Up against a July 7 order to either fix the problems before July 31 or personally appear before Judge Hanen and face a contempt of court citation for misleading the court and violating Hanen's February 16 court order, Johnson chose to retract the 2,500 work permits given in direct contravention of Hanen's injunction.

Von Spakovsky writes:
Yesterday, the Justice Department submitted to the court copies of two new “directives” from Johnson to Leon Rodriguez, the director of U.S. Citizenship and Immigration Services. (Rodriguez is one of the officials named in Hanen’s July 7 order.) The first directive, dated July 10, three days after Hanen’s appearance order, directs Rodriguez to mail a “Notice of Intent to Terminate” to the original 2,000 recipients of these unlawful work permits. The notice would inform the aliens that, if they don’t return their permits by July 30, DHS will terminate their “deferred action status and associated employment authorization” as of July 31 — the day DHS is required to give Hanen a status report on what they’ve done to fix the problem.
. . .
The second directive, dated July 14, basically sets out the same plan of action to take care of the additional 500 illegal aliens who unlawfully received three-year EADs.
These "terminated" work permits still do not deal with the 108,000 work permits given between November, 2014, and Hanen's February 16, 2015 injunction. Federal attorneys arguing before Hanen failed to inform him that the government was already issuing these permits leading him to believe that there was no reason to apply his injunction before February 16th.

At this point the only issue decided is that Federal officials under the Obama administration will grudgingly obey actual Federal court injunctions if threatened with contempt of court citations.
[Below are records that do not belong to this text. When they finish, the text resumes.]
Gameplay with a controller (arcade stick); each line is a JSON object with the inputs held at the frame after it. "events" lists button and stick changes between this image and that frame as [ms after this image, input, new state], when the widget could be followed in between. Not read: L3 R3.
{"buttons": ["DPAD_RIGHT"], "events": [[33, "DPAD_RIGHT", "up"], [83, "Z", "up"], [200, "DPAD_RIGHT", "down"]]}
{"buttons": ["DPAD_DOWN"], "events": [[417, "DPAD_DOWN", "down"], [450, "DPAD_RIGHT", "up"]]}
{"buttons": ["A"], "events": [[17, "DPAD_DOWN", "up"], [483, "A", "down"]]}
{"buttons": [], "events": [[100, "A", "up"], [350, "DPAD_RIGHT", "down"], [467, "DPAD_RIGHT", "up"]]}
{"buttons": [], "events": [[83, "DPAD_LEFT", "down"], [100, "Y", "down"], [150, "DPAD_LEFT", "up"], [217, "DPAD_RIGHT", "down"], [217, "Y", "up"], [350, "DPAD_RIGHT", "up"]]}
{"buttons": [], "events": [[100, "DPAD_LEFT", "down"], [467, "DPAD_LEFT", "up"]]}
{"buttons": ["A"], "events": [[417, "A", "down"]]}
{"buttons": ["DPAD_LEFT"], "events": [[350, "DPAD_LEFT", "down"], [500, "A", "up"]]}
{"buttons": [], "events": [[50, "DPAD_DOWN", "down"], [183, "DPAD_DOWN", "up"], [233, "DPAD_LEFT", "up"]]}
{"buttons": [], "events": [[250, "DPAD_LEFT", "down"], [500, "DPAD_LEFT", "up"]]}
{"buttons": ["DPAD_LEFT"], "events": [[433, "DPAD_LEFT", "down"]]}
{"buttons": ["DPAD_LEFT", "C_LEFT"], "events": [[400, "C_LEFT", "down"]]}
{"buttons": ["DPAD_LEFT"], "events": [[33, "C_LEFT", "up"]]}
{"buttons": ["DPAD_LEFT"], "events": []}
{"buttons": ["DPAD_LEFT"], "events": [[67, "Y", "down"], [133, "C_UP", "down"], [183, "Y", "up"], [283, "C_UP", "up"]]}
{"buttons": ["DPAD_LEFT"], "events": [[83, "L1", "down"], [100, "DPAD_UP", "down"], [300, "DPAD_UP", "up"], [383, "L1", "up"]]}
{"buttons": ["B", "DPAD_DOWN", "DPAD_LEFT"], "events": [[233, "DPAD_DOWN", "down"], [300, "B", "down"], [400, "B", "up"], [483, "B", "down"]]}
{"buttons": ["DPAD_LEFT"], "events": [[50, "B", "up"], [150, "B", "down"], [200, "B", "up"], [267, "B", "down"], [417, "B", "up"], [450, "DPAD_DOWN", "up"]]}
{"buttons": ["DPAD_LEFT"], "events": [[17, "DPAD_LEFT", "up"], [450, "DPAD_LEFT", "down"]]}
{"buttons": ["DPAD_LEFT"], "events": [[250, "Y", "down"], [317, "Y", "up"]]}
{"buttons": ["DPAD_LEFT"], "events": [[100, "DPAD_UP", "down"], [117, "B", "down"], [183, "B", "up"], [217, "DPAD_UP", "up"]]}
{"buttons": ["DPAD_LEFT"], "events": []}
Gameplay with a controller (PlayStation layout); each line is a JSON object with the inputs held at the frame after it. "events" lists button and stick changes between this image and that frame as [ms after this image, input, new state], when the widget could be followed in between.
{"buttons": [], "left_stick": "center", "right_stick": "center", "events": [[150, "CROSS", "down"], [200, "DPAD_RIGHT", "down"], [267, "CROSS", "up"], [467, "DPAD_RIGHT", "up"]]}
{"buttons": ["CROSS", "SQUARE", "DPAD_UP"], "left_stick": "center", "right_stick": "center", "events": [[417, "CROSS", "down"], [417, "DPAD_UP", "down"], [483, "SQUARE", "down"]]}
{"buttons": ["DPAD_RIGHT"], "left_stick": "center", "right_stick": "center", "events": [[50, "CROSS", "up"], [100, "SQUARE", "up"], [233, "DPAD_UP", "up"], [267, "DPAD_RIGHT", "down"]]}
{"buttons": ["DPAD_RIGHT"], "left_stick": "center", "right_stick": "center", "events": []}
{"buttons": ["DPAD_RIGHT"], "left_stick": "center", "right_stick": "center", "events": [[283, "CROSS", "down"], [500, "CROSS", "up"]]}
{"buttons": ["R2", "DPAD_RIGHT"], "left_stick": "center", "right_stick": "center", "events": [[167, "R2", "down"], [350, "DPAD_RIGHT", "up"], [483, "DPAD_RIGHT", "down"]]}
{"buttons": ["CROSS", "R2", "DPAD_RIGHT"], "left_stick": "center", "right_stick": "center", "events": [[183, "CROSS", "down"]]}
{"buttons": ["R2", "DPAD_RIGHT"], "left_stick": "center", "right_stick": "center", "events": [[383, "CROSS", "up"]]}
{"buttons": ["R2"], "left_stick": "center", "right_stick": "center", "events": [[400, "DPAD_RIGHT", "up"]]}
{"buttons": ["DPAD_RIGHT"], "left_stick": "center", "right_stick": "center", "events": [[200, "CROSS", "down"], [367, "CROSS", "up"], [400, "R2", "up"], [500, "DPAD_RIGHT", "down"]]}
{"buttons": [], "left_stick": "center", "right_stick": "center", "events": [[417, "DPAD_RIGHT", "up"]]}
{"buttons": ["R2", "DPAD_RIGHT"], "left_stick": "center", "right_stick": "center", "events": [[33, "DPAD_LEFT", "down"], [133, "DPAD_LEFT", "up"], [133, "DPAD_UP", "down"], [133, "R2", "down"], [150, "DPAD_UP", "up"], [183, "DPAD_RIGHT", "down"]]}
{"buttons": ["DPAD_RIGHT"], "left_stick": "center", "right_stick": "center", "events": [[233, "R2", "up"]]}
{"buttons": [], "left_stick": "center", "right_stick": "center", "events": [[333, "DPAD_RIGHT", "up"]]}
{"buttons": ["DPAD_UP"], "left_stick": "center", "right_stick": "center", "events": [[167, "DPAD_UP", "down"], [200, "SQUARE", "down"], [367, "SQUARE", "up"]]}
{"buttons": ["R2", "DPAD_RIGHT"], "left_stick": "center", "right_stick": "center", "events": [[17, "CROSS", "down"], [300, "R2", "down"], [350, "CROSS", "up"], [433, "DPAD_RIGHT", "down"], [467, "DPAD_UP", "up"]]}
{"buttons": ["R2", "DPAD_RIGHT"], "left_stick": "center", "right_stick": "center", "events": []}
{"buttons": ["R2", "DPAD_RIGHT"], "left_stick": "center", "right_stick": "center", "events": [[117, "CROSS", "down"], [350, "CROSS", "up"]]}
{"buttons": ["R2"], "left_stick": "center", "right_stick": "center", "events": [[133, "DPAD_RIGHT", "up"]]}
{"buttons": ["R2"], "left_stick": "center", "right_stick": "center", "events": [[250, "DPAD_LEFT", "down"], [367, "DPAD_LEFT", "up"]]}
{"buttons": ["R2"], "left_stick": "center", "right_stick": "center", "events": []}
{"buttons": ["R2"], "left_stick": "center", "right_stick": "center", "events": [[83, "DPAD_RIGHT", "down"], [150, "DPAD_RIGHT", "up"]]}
As for honestly giving information to Federal judges . . . that's still to be decided.

4 comments:

MAX Redline said...

Yes, Hanen got royally ticked off when he found that Obama administration officials had lied to him - he admitted from the bench that he'd been foolish to believe them. But he showed his displeasure in a pretty significant way; would that more would emulate his approach to this lawless administration!

T. D. said...

Max, do you think Hanen will do anything about their misleading him about the 108,000 who already had been given work permits? Von Spakovsky writes as though everything is resolved, but only the part about actually disobeying his injunction is being resolved. And one would expect at least that from any judge, let alone a federal judge.

MAX Redline said...

I don't think he can do anything TD - apart from the refusal to abide by the terms of his initial injunction. But then, I'm no lawyer.

T. D. said...

People go to jail for not answering questions that judges ask. Maybe only if you're not hooked into the Obama administration.